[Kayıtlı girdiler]
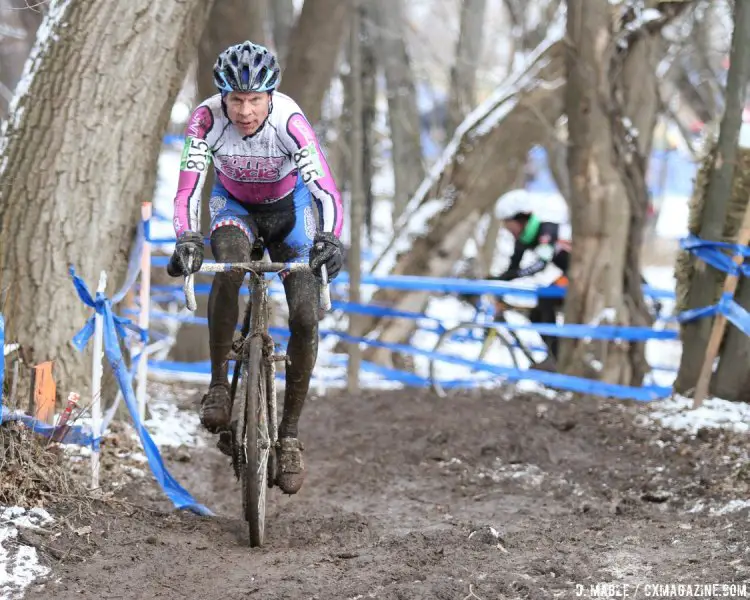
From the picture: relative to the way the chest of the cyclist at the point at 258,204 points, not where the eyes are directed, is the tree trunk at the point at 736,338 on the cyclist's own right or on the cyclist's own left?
on the cyclist's own left

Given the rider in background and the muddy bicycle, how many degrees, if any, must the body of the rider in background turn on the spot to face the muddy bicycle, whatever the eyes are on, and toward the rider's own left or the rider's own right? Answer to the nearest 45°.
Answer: approximately 90° to the rider's own left

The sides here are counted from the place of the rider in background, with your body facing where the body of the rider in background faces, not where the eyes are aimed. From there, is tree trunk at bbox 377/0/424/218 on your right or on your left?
on your right

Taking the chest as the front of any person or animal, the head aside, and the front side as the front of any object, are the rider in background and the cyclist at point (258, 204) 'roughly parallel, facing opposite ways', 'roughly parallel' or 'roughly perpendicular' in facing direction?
roughly perpendicular

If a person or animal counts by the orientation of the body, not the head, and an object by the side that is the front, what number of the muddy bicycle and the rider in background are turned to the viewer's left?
1

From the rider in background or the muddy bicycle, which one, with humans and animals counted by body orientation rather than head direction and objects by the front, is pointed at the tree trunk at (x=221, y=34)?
the rider in background

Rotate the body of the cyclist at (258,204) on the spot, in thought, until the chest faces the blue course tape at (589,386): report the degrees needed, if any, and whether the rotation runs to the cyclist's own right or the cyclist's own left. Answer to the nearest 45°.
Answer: approximately 135° to the cyclist's own left

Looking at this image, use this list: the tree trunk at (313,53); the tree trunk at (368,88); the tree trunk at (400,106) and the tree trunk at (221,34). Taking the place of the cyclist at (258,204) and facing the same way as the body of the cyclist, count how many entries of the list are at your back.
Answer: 4

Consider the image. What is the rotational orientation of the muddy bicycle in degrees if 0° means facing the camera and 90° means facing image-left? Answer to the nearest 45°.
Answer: approximately 0°

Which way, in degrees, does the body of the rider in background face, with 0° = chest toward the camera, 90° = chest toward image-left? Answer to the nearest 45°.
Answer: approximately 90°

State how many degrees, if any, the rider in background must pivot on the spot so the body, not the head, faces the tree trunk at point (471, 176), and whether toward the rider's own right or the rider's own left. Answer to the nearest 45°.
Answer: approximately 45° to the rider's own right

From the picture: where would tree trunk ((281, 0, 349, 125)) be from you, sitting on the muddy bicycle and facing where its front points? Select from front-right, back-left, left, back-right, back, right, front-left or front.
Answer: back
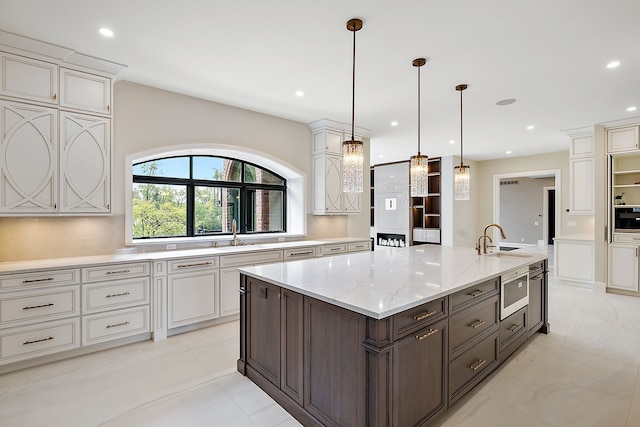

Görev maddesi:
Materyalin "Which way, in" ifadesini içeren satırla başlayıp materyalin sonuna kadar uzanan bölümünü, her iki ucu da dahil olmak üzere satır satır birebir kopyalayın. Resimleri cevabınıza katmayın.

Problemin cevabı:
Which way, in degrees, does the body of the rider in background face, with 0° = chest toward the camera, 90° = chest toward image-left? Answer to the nearest 45°.
Answer: approximately 90°

State how many degrees, if any, the rider in background must pivot on the spot so the body, not the head, faces the tree trunk at point (471, 176), and whether toward the rider's own right or the rider's own left. Answer to the nearest 45°.
Answer: approximately 45° to the rider's own right

From the picture: where would tree trunk ((281, 0, 349, 125)) be from you, sitting on the muddy bicycle and facing where its front points? Select from front-right, back-left, left, back-right, back, right, front-left or front.
Answer: back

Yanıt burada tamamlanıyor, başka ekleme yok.